(Excerpted text)

But somewhere it all went wrong. Horribly.
As global communication increased, then neighbourhood broke down. As ethnic migrations
stormed across continents, then identity was challenged. And as mobility of labour became
the norm, then extended families dispersed, leaving the "nuclear family" and the
even more dysfunctional "one-parent family." What a cruel and ironic
misnomer!
Universal free education has its drawbacks too. How do you tell a bright 12 year old
that speaking two languages, doing algebra and learning the violin might just alienate him
slightly from his old man, for whom fiddle is something that gets you off work for a bit?
When my parents married, they would reasonably expect that the world would remain
substantially the same as it was then, just hopefully a bit more affluent. They would
imagine that their own children would marry and settle down within, perhaps, 5 miles
maximum.
How starkly their wedding anniversary brought home the reality. One child married and
five thousand miles away, and one distant just a few hundred, but with not the slightest
inclination to marry - ever, ever, ever.
Where now your universal child benefit, your family allowance, your cod-liver oil and
your national dried milk? What great new society do we represent, myself deep in the
kitchen period, and my sister in the bowels of Europe?
So I couldn't propose the toast to my parents at their anniversary. I couldn't stand up
and speak the words that sons are expected to at these things. Me, the practised orator of
glittering insincerity, who can, with the arch of an eyebrow, hold 500 in thrall,
could not say those few words that night. Because I knew the disappointment, and I knew
how tragically their hopes and dreams had been dashed.
And then a few weeks later, at her home in England, my mother suddenly died. On my
birthday, her real anniversary. And on New Year's Eve, her favourite night.
Her son was in Scotland, and her daughter in Spain.

(End Excerpted text)

Instructions:
1 > Print the passage of the anniversary essay from "Where now your" to "bowels of Europe?".
2 > Answer these questions using the anniversary essay:
(a) Within how many miles did the parents imagine their children would settle?
(b) How far away is the child who married?
(c) Where were the son and the daughter when the mother died?

(Information supplied)

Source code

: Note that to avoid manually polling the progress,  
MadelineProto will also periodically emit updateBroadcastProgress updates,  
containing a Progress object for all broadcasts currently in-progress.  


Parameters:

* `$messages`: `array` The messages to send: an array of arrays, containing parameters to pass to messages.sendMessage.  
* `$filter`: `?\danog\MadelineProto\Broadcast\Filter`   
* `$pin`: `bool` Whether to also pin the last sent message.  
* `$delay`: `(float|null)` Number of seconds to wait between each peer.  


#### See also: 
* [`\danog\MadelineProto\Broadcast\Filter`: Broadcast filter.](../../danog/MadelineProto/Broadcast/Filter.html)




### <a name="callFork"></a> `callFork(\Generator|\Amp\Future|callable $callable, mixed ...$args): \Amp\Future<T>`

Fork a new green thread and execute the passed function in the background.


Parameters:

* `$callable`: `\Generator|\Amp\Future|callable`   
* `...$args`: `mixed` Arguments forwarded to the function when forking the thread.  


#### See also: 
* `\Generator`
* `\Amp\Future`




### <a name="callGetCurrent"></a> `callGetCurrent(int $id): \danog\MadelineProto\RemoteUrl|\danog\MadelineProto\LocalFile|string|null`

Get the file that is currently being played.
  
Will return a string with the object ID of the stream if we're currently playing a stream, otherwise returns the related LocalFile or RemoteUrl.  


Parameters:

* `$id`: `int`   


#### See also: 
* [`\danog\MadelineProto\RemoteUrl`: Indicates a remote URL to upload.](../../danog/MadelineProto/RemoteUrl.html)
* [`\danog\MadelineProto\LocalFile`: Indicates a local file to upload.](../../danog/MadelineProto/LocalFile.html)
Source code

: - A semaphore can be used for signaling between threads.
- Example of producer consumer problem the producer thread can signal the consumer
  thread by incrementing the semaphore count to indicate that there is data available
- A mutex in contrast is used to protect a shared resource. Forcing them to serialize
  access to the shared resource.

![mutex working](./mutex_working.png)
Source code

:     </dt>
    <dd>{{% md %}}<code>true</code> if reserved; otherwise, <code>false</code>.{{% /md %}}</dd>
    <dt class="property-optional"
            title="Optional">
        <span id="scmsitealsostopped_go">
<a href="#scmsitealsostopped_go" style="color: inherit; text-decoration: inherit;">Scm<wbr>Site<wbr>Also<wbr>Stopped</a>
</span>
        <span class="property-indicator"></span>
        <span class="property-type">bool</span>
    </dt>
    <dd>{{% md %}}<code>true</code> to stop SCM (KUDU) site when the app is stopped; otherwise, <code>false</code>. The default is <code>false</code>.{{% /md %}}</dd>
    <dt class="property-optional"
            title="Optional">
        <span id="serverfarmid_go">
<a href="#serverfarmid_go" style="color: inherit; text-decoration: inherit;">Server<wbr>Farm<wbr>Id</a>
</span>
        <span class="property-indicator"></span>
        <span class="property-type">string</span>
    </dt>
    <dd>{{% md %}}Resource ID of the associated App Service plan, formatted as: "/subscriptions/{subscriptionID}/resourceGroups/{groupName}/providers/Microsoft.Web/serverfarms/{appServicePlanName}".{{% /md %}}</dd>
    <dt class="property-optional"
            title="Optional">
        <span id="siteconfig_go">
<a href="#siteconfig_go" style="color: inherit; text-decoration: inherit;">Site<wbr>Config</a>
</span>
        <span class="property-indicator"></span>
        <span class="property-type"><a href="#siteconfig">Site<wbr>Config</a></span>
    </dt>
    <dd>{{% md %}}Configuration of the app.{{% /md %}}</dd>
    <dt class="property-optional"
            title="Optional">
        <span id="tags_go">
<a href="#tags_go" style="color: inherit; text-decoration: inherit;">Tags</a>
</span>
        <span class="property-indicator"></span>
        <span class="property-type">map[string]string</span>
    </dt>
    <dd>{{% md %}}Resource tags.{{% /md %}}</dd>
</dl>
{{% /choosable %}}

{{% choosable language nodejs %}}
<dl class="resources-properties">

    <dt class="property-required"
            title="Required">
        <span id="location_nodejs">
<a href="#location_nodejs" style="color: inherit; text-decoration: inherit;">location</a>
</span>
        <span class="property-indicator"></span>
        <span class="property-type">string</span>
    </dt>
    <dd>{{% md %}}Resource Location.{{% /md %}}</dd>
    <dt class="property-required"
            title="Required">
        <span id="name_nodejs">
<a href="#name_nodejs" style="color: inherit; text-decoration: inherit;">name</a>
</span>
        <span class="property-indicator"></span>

(End Information supplied)

Task-by-task solutions:
1 >
Where now your universal child benefit, your family allowance, your cod-liver oil and
your national dried milk? What great new society do we represent, myself deep in the
kitchen period, and my sister in the bowels of Europe?

2 >
(a) Five miles at most.
(b) Five thousand miles.
(c) The son was in Scotland, and the daughter was in Spain.